Micrologies

La pratique de l'oubli à Rome


Y avait-il à Rome une pratique politique de l’oubli ? C’est en tout cas ce que propose Cicéron à ses concitoyens, selon Catherine Baroin, (1) qui cite en effet ce passage de la première Philippique de Cicéron (I, 1) : In quo templo, quantum in me fuit, ieci fundamenta pacis Atheniensiumque renouaui uetus exemplum; Graecum etiam uerbum usurpaui, quo tum in sedandis discordiis usa erat ciuitas illa, atque omnem memoriam discordiarum obliuione sempiterna delendam censui. « Dans ce temple, autant qu’il a été en mon pouvoir, j’ai jeté les fondements de la paix et j’ai fait revivre l’antique modèle des Athéniens ; j’ai même fait usage du mot grec, dont s’était servi cette cité pour apaiser ses discordes et j’ai proposé de détruire tout souvenir des discordes par un éternel oubli ».(Philippiques, I, 1).

Nous sommes en 44 av. J.-C. ; l’unité de la République romaine est sur le point de voler en éclats dans une guerre civile. Cicéron rappelle ici ses efforts, restés vains, pour préserver la paix dans les jours qui ont suivi l’assassinat de César : lors d’une séance du Sénat tenue au temple de Tellus, il a essayé d’obtenir une réconciliation des meurtriers du dictateur avec Antoine. Le « modèle athénien » qu’il mentionne ici, c’est un célèbre épisode de l’histoire d’Athènes, qui eut prend place en 403 av. J.-C. : pour reconstituer l’unité de la cité après la dictature des Trente Tyrans et la guerre civile (stasis) qui a suivi, la démocratie athénienne impose à tous une mesure d’amnistie (au sens propre : non-mémoire) : c’est là le terme grec auquel fait allusion Cicéron. Il s’agit d’un oubli volontaire à caractère politique : il est interdit de faire mention publique des événements récents, à plus forte raison d’en poursuivre les responsables, une fois passée la première répression. Il est interdit, selon un terme ambigu et discuté, de μνησικακεῖν (mnêsikakein), c’est-à-dire de « se souvenir des malheurs », de garder du ressentiment, d’exercer des représailles (2). De même, Cicéron avait proposé de tirer un trait sur tous les événements liés aux Ides de mars.

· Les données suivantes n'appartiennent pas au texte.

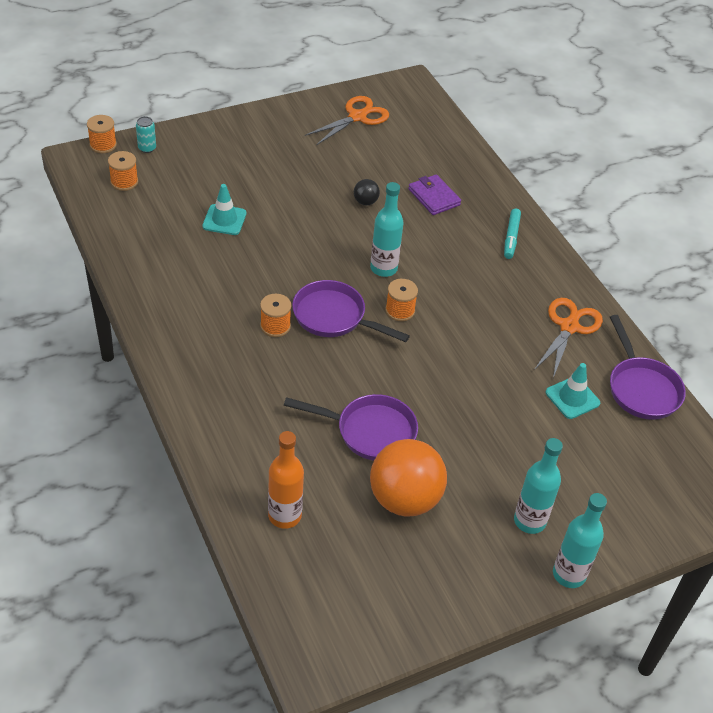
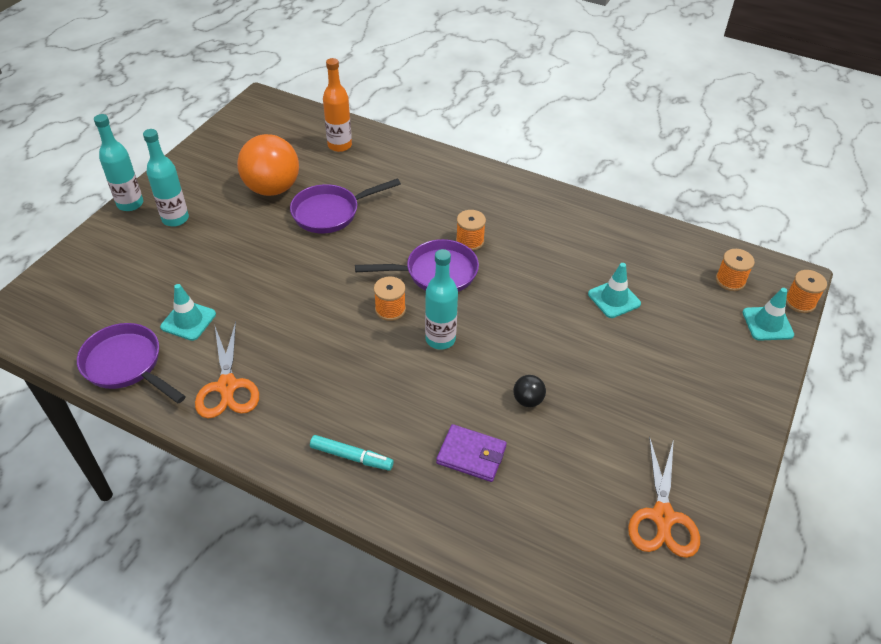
camera: 145 degrees right, 0 degrees up
(147, 148) = (767, 324): turquoise can -> turquoise traffic cone
(511, 237) = (351, 457): turquoise marker -> turquoise marker turned 135 degrees clockwise

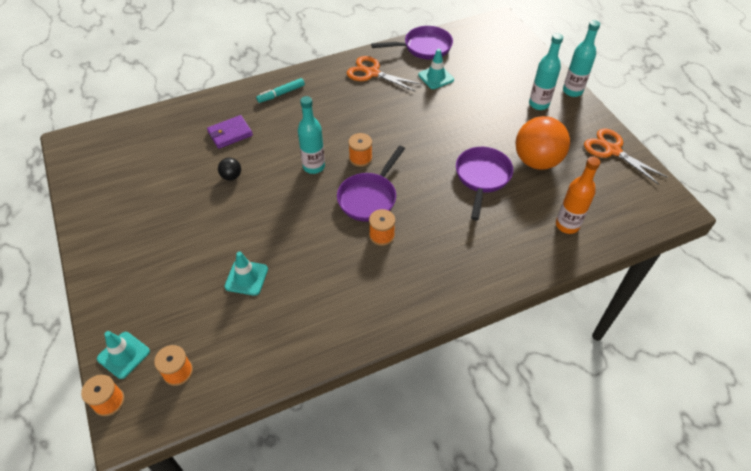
camera: 130 degrees right, 5 degrees up
(662, 517) = (111, 180): orange scissors -> orange scissors (612, 150)

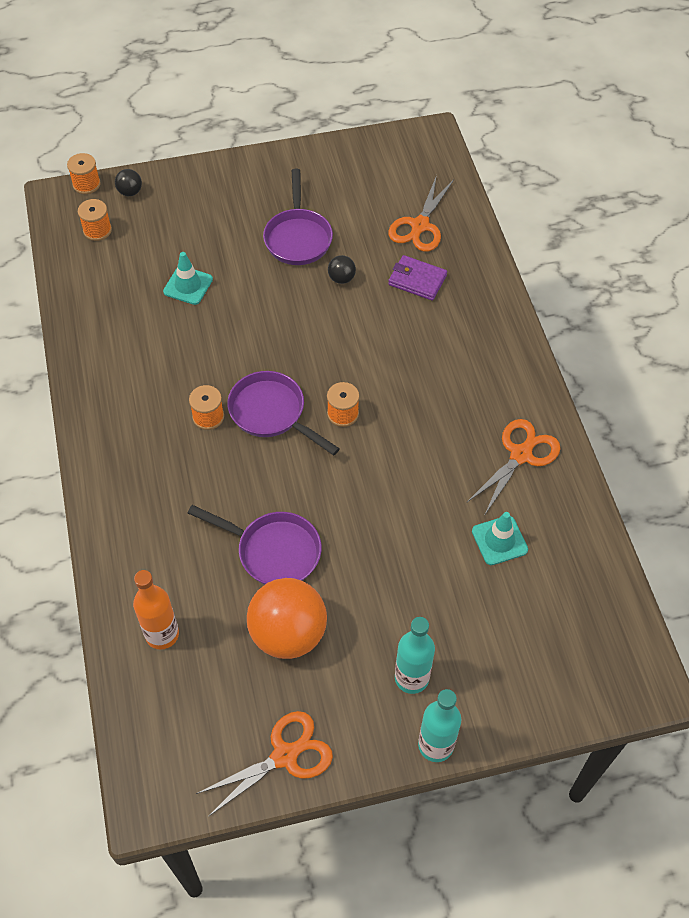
camera: 100 degrees right, 5 degrees up
(123, 355) = (130, 192): turquoise traffic cone -> black ball
(173, 138) = (420, 226): none -> orange scissors
(230, 134) = (417, 280): purple wallet -> purple wallet turned 45 degrees counterclockwise
(281, 94) = (488, 338): turquoise marker -> none
(314, 166) = (339, 361): turquoise bottle -> none
(423, 47) = (579, 539): purple pan -> purple pan (298, 237)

Mais au-delà de la référence culturelle à l’histoire d’Athènes, C. Baroin explique que « si la référence explicite à la mesure prise à Athènes en 403 est bien le fait d’un Romain cultivé et philhellène, le recours à ce type d’oubli s’inscrit dans des pratiques de mémoire proprement romaines. En effet, l’oubli, ou plutôt la non-mémoire volontaire que Cicéron suggère à l’intention de la communauté civique, est aussi celui qui permet d’apaiser les conflits dans les relations d’amicitia privées et publiques […], sans être accusé de manquer à la mémoire, à la fides et à la constantia ». C’est « un oubli pragmatique, qui vise à rétablir la concorde dans la cité ». Par contre, cette pratique se distingue d’une autre pratique romaine, celle de la damnatio memoriae (condamnation de la mémoire), par laquelle on effaçait toutes les traces publiques des marques d’honneur reçues par tel personnage afin de « priver celui-ci des formes publiques de célébration du souvenir ».

1. C. Baroin, Se souvenir à Rome, Paris, 2010, p. 12-13.
2. Sur cette question voir les travaux de Nicole Loraux, notamment La Cité divisée, Paris, 1997, et leur discussion par Vincent Azoulay et Paulin Ismard, Athènes 403, Paris 2020.